(SELECTED EXTRACT)
Two common options are email marketing and SEO, and each has its distinct advantages. Email marketing offers outstanding scalability and reach for a low initial investment, while SEO provides vital SERP success with compounding results that keep offering value after you’ve finished your campaign work.

But what really matters to most businesses trying to budget smartly is ROI — so which of these marketing approaches delivers the most reliable returns? Let’s break it down to see which one comes out on top.

How they compare for driving relevant traffic

A solid level of relevant traffic is vital for bringing leads through your sales funnel, so it’s a good place to start when taking an in-depth look at ROI. Email and SEO both have the ability to massively increase traffic, but in different ways. Let’s directly compare them:

SEO

SEO is directly linked to search, obviously — the clue is in the name. As you might expect, it’s the broadest and most consistent tool for boosting organic traffic. Here are just some SEO-focused actions you can take to bring in more visits:

  • Regularly post engaging and relevant content to your site. By meeting your audience’s needs, it will reinforce your brand value and get you ranking for a wider variety of terms, thus bringing in more traffic. Blogging is one of the best (and cheapest) ways to do this. 
  • Optimize your existing content with relevant keywords. If you already have valuable content that is lacking in some big SEO areas, just a small amount of work could significantly increase its ranking potential.
  • Get your brand name out there through distributing authoritative content and building associations with experts in your field. As your brand name starts to be linked to relevant terms and positive remarks (aim to build up some strong reviews), it will be given more priority by search algorithms.

As long as you focus on the right terms and stay patient, SEO work will pay off, and the results will stick around long after you’ve implemented the changes.

Email Marketing

Email marketing has a far more direct effect on traffic, since you send out your emails with CTAs and many of the clicks you’ll get from them will occur within a fairly short span of time. The big advantage of email is that you can exercise a lot of control over the process and the targeting, allowing you to make rapid adjustments. Here’s what you can do with email:

  • Drip-feed useful emails based on where customers (or prospective customers) are in your sales funnel. This will not only get more of them to stick around, making the traffic you receive more consistent, but it will also provide traffic opportunities that can bring back visitors after they’ve ended their initial visits.
  • Personalize your marketing emails based on user data. While SEO-driven traffic will invariably be generic, email traffic can be keenly personal, based on a user’s specific circumstances and preferences.
  • Get a more granular idea of your traffic sources. SEO referrals are often unclear because search engines don’t want to release too much information, but you can be as detailed as you want with email CTAs, resulting in traffic streams that can clearly be attributed to particular actions.

Email marketing produces faster and more targeted traffic, but the moment you stop doing it, you lose the effects. As such, it’s something to be done periodically when needed.

How they compare for affordability

Now we know how suited they are for driving traffic, we should look at their affordability. How much does it cost to bring in visits through marketing emails, or through SEO improvements? Let’s find out.
(End SELECTED EXTRACT)
(ENTRIES SUPPLIED)
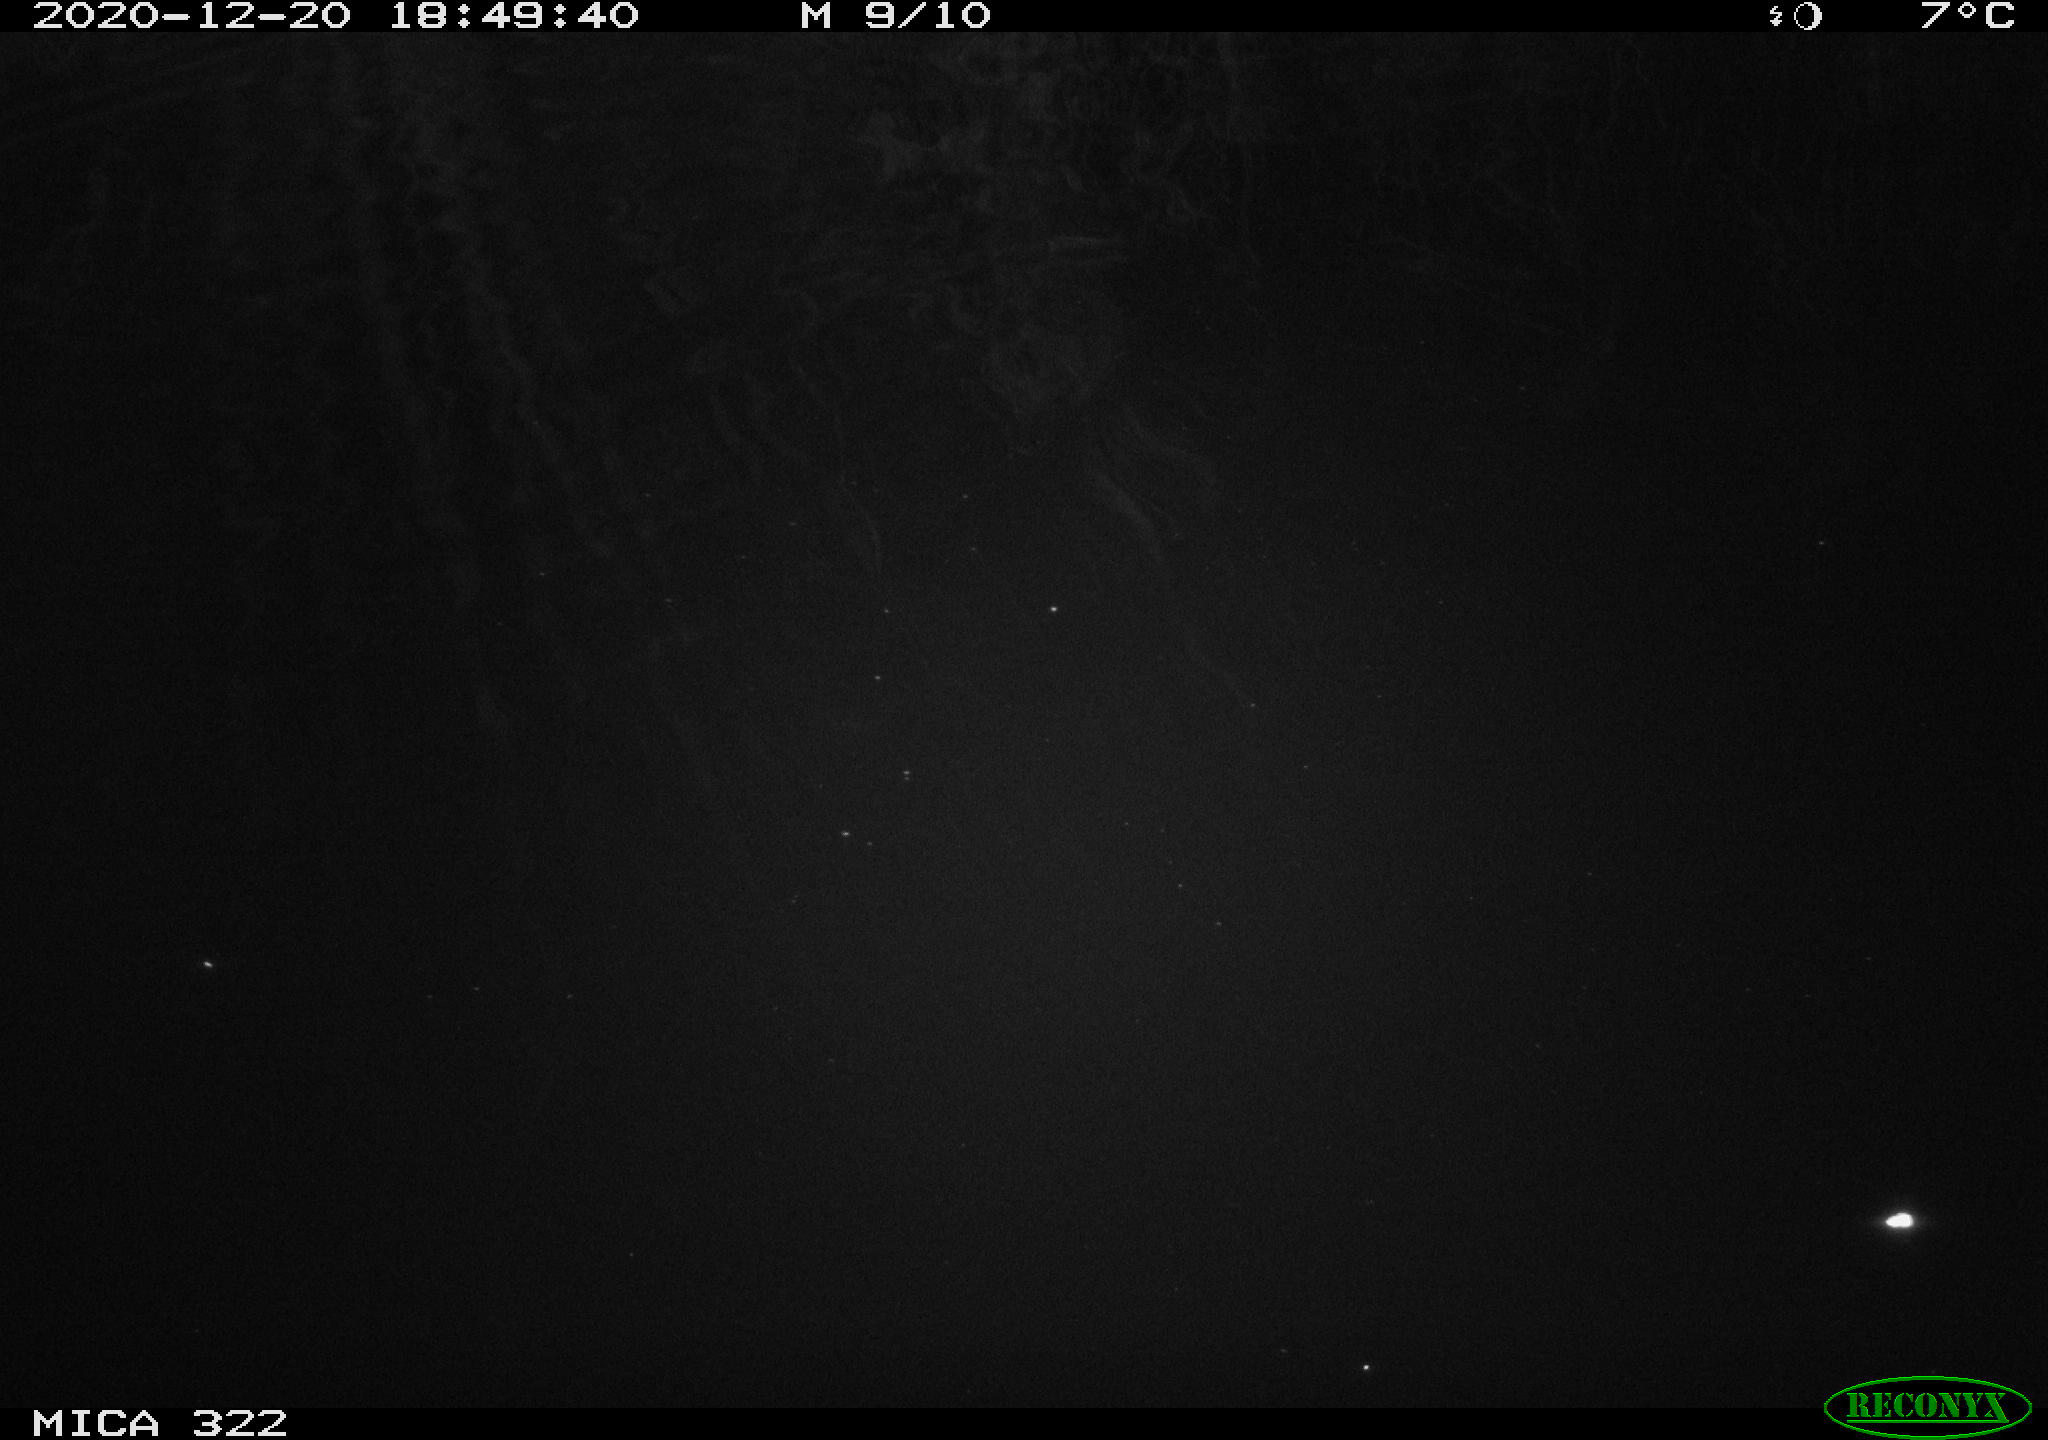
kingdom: Animalia
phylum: Chordata
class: Mammalia
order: Rodentia
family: Muridae
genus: Rattus
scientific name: Rattus norvegicus
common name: Brown rat
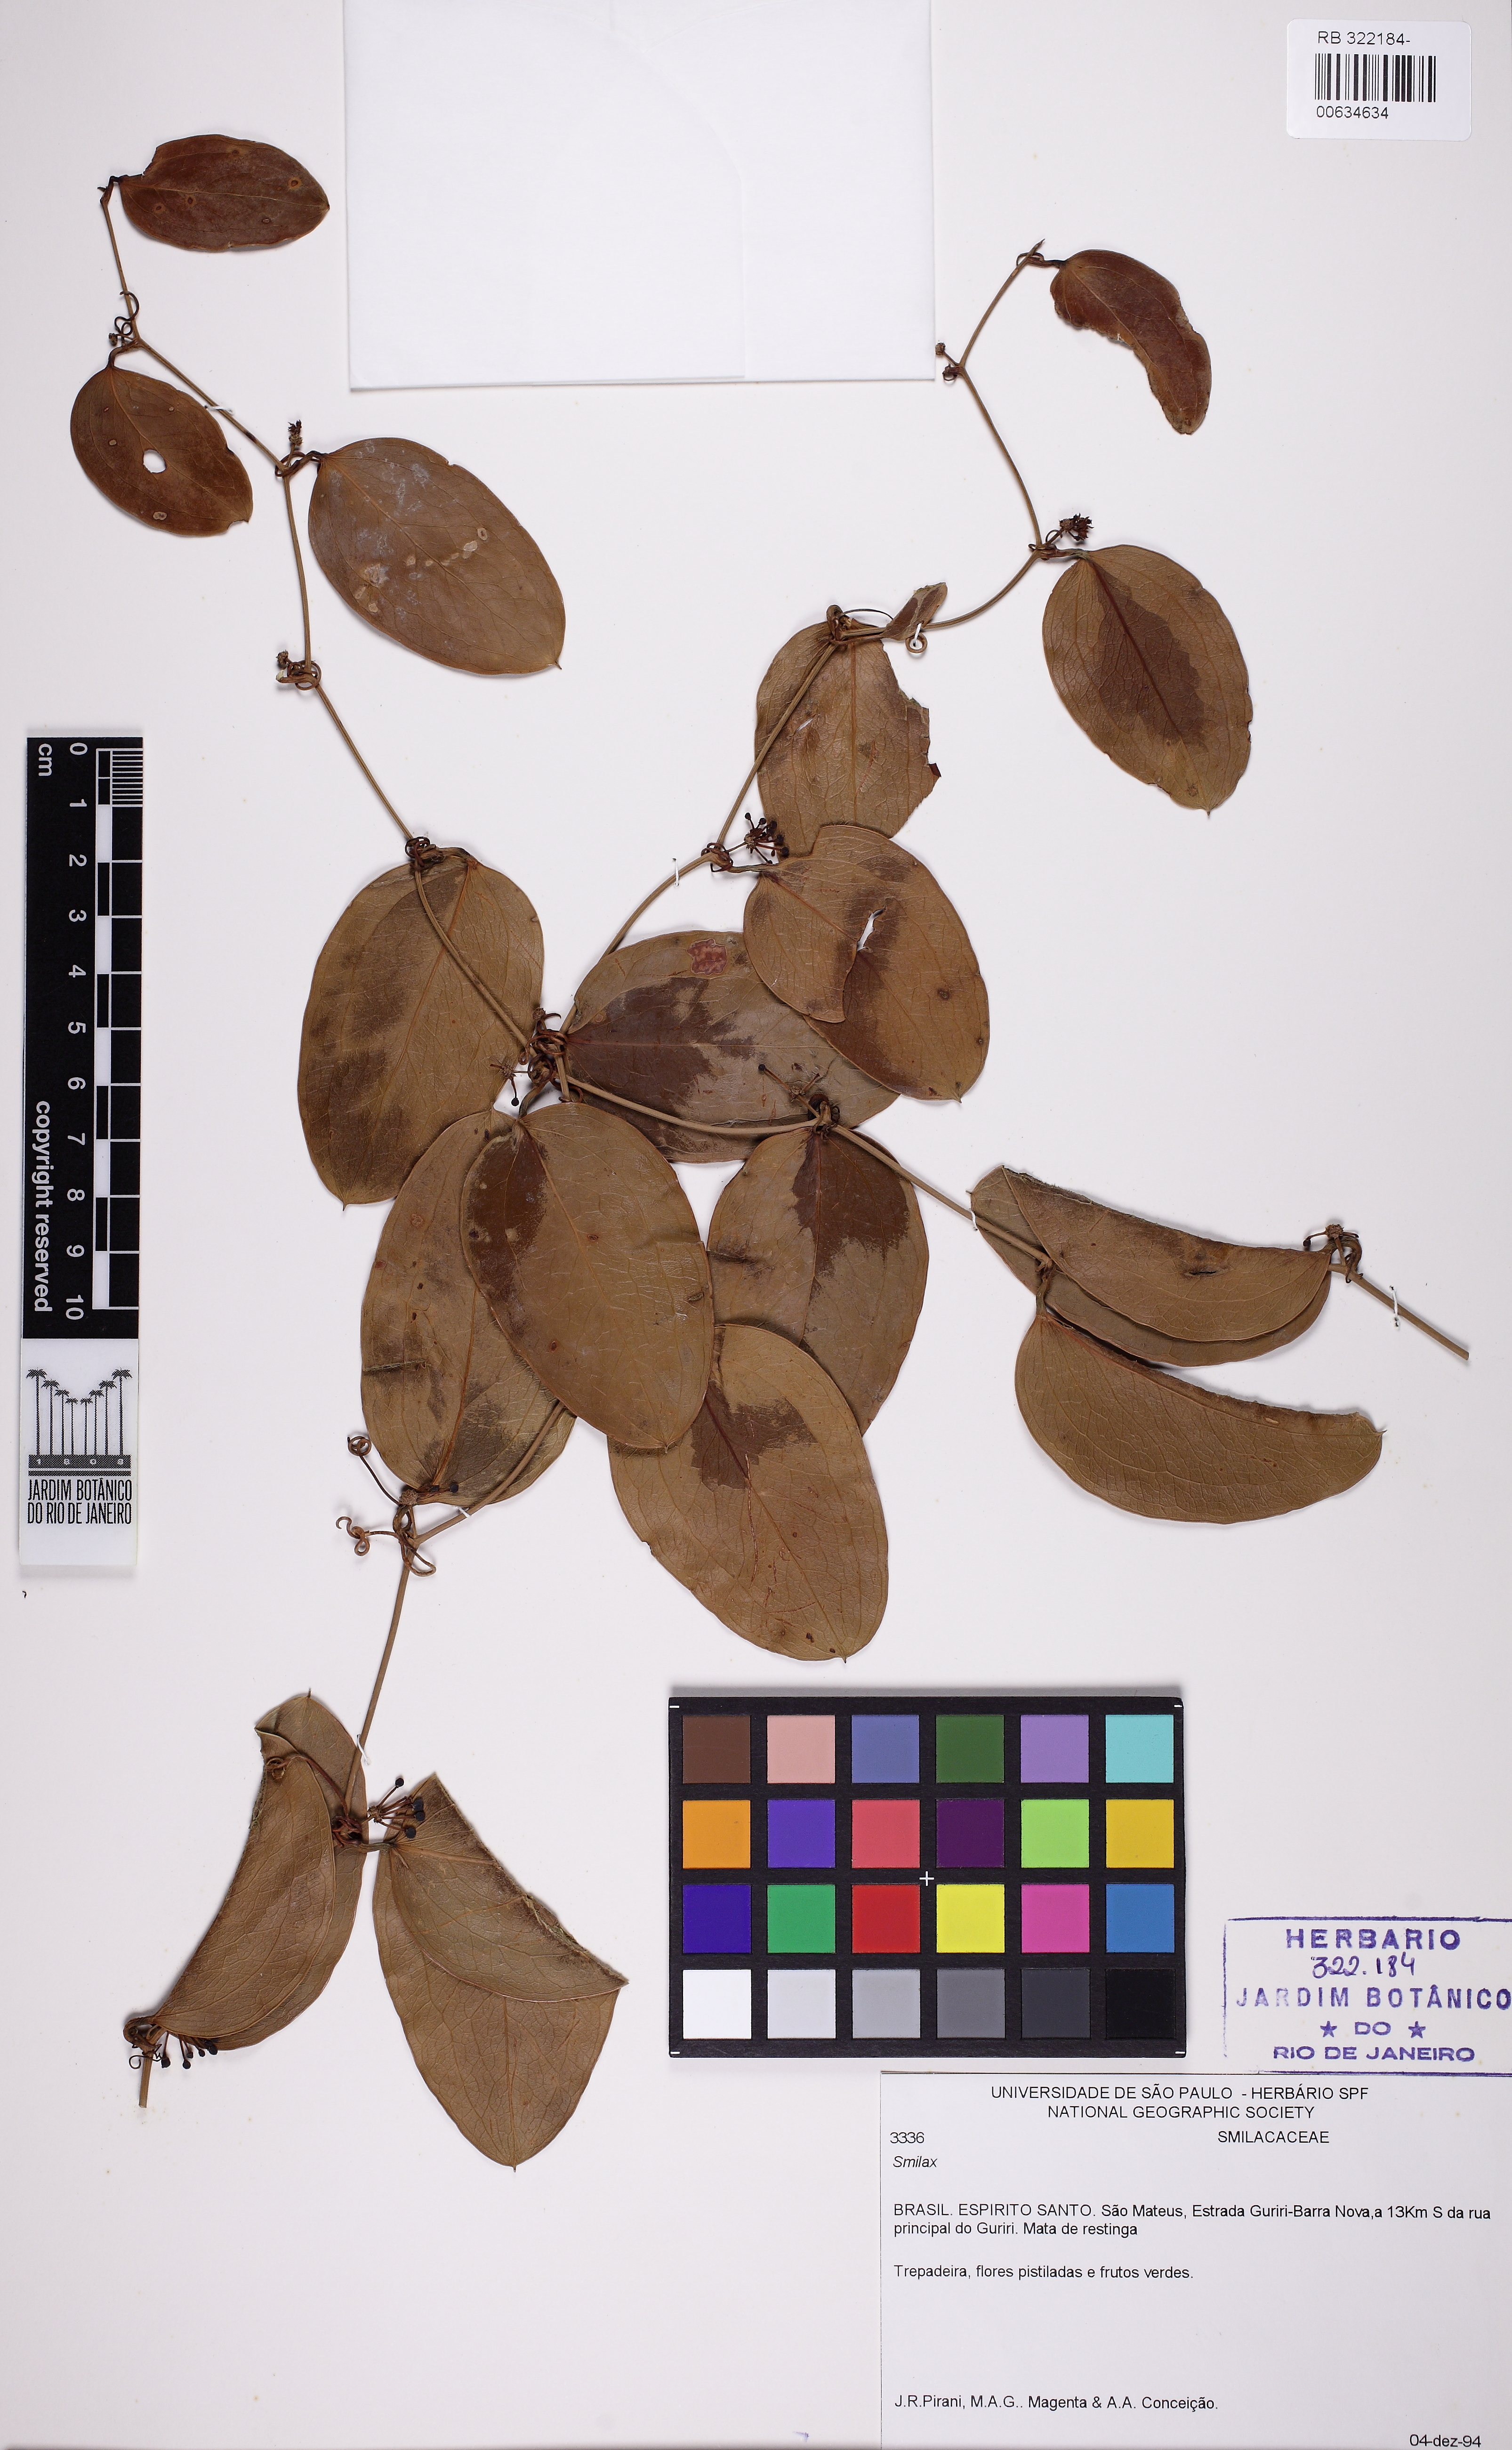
(End ENTRIES SUPPLIED)
**WORK INSTRUCTION 1**
Translate this sentence from the article comparing email marketing and SEO into Spanish: "Email and SEO both have the ability to massively increase traffic, but in different ways."
**WORK INSTRUCTION 2**
Transcribe the stretch of the article comparing email marketing and SEO from "Email marketing produces" through "periodically when needed.".

**ANSWER SPACE 1**
El correo electrónico y el SEO tienen la capacidad de aumentar enormemente el tráfico, pero de maneras diferentes.

**ANSWER SPACE 2**
Email marketing produces faster and more targeted traffic, but the moment you stop doing it, you lose the effects. As such, it’s something to be done periodically when needed.